“CAPE-NATAL” LINE CLOSURE
Posted on 22 January 2010
Towards the end of 2009, South Africa’s ever-vacillating Department of Transport (DoT) having only recently relaxed maximum permissible vehicle mass regulations, announced sweeping new strategies to limit the conveyance of commodities by road. The broad objective is to force the use of rail instead. The country’s roads, apparently, are in such poor shape that some may fall apart within five years, due to lack of funds for maintenance.
The condition of many branch lines, unfortunately, is little better. Few of those closed during recent years are candidates for revival unless virtually rebuilt from scratch. From the moment when trains stop running, the vandals and thieves move in, helping themselves to sleepers and station roofs, cutting rail into stealable lengths; not infrequently burning or smashing anything they cannot cart away.
Among facts of life that few seem to grasp, traffic once lost to the road is extremely difficult to win back. Were DoT serious in its intent, an instant embargo should have been placed on further branchline closures.

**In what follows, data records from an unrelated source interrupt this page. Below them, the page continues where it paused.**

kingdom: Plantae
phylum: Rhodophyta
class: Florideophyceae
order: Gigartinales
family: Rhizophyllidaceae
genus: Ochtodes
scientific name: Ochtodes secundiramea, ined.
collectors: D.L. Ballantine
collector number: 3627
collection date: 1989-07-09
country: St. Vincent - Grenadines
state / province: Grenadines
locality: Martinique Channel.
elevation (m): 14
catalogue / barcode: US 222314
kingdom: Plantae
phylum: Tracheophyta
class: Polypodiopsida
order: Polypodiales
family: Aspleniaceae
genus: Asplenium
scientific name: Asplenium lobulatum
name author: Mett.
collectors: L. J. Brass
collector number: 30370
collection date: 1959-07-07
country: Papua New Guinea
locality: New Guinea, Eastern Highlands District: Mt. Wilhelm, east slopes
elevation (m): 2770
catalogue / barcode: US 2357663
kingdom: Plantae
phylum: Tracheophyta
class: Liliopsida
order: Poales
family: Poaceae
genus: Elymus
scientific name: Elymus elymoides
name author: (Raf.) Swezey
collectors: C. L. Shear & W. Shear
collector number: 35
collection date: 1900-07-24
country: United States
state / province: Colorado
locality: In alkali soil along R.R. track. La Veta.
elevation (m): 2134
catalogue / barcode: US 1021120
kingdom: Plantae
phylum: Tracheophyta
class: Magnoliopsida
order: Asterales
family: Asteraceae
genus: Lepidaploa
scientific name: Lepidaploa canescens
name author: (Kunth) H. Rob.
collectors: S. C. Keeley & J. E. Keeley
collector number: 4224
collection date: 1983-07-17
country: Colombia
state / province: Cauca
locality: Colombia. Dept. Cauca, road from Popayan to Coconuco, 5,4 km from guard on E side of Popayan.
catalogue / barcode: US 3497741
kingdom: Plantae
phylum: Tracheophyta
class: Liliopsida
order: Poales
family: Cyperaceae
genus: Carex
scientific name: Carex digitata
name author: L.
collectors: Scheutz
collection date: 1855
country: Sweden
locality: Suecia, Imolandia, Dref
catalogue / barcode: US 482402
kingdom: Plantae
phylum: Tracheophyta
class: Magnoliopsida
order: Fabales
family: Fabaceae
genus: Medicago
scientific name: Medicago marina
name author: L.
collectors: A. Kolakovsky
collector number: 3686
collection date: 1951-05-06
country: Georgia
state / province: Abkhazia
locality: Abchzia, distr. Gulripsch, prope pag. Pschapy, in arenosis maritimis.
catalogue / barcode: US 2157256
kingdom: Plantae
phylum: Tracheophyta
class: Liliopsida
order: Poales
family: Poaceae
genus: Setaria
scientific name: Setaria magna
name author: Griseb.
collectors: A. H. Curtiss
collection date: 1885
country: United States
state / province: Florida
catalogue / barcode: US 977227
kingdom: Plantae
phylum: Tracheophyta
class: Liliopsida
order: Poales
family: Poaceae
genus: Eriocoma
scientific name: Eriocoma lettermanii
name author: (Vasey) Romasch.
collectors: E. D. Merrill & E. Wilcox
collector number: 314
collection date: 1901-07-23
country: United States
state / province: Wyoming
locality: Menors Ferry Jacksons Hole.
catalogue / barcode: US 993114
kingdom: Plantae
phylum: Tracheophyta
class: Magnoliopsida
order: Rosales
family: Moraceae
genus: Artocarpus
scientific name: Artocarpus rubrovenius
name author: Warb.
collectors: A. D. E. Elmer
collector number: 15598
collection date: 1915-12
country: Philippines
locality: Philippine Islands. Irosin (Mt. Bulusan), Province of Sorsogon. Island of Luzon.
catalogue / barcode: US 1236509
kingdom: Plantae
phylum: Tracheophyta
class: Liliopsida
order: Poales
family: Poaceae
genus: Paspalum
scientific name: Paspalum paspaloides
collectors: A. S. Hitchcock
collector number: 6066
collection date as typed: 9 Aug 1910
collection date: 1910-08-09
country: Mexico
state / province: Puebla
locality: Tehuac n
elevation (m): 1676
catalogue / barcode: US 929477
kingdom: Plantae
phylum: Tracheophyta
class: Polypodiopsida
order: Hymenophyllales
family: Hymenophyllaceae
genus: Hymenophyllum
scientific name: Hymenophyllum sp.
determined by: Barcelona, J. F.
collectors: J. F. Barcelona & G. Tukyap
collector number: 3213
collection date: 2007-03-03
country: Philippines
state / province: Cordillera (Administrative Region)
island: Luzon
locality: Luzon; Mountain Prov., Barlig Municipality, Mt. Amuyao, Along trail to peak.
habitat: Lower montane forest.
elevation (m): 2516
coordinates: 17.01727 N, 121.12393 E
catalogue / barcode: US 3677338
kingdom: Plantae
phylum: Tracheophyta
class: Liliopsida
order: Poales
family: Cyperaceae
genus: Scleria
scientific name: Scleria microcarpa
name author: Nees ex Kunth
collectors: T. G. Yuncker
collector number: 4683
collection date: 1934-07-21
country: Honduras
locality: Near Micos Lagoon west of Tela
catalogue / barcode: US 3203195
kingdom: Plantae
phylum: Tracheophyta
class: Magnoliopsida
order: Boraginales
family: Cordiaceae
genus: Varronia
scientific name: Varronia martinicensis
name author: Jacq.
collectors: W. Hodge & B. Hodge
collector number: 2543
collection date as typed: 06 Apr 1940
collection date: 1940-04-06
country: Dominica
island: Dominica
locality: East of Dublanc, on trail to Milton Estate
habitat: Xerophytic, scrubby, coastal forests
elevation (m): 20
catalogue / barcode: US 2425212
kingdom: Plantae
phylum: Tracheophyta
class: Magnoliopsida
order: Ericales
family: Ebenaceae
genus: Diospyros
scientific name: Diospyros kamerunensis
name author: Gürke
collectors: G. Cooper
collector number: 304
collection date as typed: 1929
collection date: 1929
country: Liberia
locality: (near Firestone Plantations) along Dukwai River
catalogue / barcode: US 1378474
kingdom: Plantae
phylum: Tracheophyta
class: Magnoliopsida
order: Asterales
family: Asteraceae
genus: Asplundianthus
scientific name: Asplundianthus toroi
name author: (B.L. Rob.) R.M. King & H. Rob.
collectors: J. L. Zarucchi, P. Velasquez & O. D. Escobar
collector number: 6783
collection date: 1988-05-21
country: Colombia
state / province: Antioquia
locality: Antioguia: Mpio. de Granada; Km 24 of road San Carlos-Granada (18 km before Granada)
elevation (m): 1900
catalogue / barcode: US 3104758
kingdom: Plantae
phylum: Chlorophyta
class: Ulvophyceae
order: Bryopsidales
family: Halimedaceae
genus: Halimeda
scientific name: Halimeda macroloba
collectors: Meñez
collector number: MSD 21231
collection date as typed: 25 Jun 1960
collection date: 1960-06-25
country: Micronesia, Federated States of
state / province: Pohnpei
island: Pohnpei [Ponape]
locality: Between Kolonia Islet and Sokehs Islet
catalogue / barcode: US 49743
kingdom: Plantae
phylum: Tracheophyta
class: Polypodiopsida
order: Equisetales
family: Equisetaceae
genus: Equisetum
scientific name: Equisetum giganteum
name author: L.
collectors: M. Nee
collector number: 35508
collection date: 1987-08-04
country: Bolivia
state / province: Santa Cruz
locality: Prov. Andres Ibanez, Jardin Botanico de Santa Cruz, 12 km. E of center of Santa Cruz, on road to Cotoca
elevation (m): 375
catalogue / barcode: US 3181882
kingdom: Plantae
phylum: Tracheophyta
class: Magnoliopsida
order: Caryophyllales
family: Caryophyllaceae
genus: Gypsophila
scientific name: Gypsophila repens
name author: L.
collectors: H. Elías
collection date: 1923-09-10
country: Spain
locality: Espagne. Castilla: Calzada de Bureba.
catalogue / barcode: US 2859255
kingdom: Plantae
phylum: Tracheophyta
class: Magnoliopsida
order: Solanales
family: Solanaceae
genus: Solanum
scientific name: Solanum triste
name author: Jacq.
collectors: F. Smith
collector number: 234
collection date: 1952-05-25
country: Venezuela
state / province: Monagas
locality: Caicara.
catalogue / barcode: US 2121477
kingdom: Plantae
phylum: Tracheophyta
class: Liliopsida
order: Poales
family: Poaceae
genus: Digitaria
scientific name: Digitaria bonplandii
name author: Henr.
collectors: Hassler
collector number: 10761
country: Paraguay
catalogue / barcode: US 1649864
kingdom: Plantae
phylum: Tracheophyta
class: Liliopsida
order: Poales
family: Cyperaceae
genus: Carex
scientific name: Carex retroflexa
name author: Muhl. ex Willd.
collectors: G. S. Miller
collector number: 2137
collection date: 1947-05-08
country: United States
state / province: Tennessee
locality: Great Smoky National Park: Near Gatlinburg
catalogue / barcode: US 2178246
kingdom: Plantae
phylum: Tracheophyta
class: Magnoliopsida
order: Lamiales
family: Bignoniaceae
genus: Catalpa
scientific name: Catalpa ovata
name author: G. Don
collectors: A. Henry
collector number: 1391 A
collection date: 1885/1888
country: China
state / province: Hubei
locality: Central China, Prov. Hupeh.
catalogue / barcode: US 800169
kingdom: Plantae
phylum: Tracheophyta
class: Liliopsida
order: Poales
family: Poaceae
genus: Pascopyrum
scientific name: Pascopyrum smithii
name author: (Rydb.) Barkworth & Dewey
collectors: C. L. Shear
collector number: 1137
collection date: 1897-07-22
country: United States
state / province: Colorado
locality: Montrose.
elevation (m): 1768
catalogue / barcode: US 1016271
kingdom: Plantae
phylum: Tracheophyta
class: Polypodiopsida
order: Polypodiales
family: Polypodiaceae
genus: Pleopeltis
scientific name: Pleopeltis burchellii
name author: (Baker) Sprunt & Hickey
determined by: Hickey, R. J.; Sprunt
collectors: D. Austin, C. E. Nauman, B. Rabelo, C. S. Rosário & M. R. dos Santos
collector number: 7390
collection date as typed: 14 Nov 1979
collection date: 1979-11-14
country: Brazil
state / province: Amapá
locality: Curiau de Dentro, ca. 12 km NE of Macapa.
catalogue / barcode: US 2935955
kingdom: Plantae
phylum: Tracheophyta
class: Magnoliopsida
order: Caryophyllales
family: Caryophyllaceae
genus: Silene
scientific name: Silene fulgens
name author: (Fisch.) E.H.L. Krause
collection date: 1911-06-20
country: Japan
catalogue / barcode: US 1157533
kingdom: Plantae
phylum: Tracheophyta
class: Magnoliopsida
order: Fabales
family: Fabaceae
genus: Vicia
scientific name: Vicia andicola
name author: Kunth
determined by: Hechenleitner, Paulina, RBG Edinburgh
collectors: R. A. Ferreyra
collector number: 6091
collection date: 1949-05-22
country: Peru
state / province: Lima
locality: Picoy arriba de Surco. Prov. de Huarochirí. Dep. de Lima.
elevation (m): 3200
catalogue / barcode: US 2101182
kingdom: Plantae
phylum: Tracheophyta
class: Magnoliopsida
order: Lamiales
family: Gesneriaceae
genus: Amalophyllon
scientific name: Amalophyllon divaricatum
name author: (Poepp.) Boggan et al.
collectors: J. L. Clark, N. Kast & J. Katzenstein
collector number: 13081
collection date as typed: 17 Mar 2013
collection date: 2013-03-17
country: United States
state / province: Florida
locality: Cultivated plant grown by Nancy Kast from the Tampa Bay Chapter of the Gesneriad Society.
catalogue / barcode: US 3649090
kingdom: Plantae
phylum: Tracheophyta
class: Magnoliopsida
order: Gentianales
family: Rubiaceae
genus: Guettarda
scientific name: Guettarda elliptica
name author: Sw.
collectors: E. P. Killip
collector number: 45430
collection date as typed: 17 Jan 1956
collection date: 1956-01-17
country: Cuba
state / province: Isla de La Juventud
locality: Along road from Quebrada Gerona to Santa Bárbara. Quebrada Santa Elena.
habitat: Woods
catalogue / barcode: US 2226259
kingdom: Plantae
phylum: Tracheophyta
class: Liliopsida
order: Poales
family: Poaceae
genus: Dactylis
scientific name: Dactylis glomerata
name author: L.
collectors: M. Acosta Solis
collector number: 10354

No such luck. After a Transnet Freight Rail working on 18 January 2010, we are told, to clear remaining rolling stock, there was to be no further activity on the line running south from Pietermaritzburg to Donnybrook. Extending 302km to Matatiele not all that long ago, with its own branches to Underberg and Kokstad (and not forgetting the narrow gauge east of Donnybrook), this too appears to have joined the growing list of minor lines in South Africa that have seen their last train.